*** The data ***
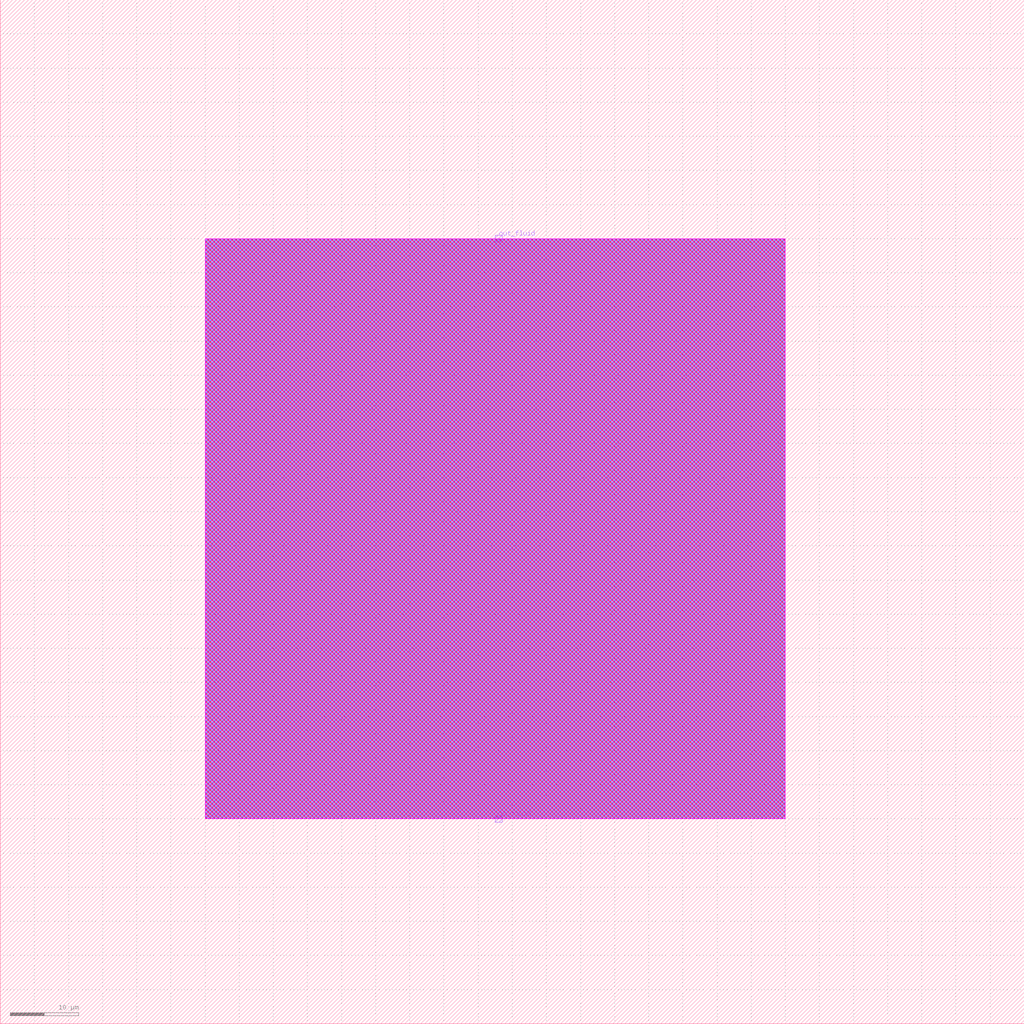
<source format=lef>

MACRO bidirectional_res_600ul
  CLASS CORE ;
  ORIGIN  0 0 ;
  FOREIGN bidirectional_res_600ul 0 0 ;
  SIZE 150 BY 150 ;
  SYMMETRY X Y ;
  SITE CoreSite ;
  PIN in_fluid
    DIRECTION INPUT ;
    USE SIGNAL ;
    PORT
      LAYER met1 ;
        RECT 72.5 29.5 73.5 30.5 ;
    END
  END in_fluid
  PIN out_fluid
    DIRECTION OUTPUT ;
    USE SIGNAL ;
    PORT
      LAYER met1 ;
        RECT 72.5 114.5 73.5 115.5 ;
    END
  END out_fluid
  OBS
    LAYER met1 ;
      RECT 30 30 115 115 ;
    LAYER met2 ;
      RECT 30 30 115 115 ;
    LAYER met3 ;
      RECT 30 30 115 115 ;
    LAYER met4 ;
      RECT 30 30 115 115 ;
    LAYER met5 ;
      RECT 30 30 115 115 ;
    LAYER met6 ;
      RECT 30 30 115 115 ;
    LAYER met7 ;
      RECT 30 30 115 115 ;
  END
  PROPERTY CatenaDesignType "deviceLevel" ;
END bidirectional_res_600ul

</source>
***
- [Problem details]: Check every line of the records, and copy the ones that hold the word "LAYER".

- [Answer area]:
      LAYER met1 ;
      LAYER met1 ;
    LAYER met1 ;
    LAYER met2 ;
    LAYER met3 ;
    LAYER met4 ;
    LAYER met5 ;
    LAYER met6 ;
    LAYER met7 ;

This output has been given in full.